Saved data entries:
===============

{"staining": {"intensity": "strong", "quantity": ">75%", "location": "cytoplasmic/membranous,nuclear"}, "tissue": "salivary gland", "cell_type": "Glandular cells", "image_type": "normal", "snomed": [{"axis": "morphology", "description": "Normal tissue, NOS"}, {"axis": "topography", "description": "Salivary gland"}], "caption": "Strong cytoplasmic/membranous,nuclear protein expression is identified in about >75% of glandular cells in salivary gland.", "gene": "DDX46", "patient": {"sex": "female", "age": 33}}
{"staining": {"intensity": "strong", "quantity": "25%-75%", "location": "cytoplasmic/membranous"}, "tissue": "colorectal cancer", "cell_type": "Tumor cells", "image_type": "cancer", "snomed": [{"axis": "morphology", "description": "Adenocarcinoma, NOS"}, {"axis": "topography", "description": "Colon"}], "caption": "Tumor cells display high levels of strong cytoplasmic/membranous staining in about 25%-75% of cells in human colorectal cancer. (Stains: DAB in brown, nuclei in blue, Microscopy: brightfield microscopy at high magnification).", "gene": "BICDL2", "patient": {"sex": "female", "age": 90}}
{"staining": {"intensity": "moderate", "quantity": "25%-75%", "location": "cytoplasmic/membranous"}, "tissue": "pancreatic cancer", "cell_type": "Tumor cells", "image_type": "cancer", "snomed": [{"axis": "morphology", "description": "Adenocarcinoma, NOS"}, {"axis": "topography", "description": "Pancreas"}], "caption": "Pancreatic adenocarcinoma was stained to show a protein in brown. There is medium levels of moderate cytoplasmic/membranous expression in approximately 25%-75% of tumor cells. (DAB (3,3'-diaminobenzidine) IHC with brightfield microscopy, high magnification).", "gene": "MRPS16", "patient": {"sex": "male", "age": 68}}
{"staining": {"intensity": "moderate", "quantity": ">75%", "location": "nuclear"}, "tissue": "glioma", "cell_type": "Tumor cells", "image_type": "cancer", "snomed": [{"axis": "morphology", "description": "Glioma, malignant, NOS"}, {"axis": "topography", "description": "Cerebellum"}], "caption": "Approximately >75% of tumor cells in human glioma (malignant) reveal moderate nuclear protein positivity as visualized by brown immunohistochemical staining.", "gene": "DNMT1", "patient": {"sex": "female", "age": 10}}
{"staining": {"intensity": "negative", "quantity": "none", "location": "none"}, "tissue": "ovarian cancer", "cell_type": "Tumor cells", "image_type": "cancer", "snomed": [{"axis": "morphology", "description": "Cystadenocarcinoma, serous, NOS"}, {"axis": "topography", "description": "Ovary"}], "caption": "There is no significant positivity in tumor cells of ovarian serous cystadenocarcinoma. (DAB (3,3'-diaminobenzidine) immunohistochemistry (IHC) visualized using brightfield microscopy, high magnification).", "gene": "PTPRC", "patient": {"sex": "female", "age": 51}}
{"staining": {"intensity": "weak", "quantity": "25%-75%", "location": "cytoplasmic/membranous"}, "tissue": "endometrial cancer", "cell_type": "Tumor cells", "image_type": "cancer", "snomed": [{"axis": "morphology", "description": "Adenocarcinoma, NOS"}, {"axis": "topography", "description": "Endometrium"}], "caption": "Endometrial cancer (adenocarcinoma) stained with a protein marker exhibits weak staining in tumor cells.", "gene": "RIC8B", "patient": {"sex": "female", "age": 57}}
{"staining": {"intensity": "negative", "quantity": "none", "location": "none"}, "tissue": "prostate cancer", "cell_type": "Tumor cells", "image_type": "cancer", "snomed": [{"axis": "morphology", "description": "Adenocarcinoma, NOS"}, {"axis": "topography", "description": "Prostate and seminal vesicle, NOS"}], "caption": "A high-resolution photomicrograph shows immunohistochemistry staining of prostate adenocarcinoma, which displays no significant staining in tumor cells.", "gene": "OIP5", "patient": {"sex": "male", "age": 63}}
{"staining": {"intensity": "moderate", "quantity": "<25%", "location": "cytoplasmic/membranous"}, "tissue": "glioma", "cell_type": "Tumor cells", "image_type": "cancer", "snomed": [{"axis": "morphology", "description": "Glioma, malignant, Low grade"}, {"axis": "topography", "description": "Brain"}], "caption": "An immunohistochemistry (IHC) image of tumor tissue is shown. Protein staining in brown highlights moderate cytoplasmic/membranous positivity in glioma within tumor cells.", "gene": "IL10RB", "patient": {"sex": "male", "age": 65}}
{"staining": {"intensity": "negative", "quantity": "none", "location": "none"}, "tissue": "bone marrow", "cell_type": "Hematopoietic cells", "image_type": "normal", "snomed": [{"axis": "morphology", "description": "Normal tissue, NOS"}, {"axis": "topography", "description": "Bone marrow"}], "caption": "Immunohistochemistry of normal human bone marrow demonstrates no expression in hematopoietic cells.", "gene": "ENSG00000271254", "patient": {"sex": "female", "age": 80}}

===============

Your response should be each line that includes the word "Normal", copied from the records.

» **EXPECTED ANSWER**:
{"staining": {"intensity": "strong", "quantity": ">75%", "location": "cytoplasmic/membranous,nuclear"}, "tissue": "salivary gland", "cell_type": "Glandular cells", "image_type": "normal", "snomed": [{"axis": "morphology", "description": "Normal tissue, NOS"}, {"axis": "topography", "description": "Salivary gland"}], "caption": "Strong cytoplasmic/membranous,nuclear protein expression is identified in about >75% of glandular cells in salivary gland.", "gene": "DDX46", "patient": {"sex": "female", "age": 33}}
{"staining": {"intensity": "negative", "quantity": "none", "location": "none"}, "tissue": "bone marrow", "cell_type": "Hematopoietic cells", "image_type": "normal", "snomed": [{"axis": "morphology", "description": "Normal tissue, NOS"}, {"axis": "topography", "description": "Bone marrow"}], "caption": "Immunohistochemistry of normal human bone marrow demonstrates no expression in hematopoietic cells.", "gene": "ENSG00000271254", "patient": {"sex": "female", "age": 80}}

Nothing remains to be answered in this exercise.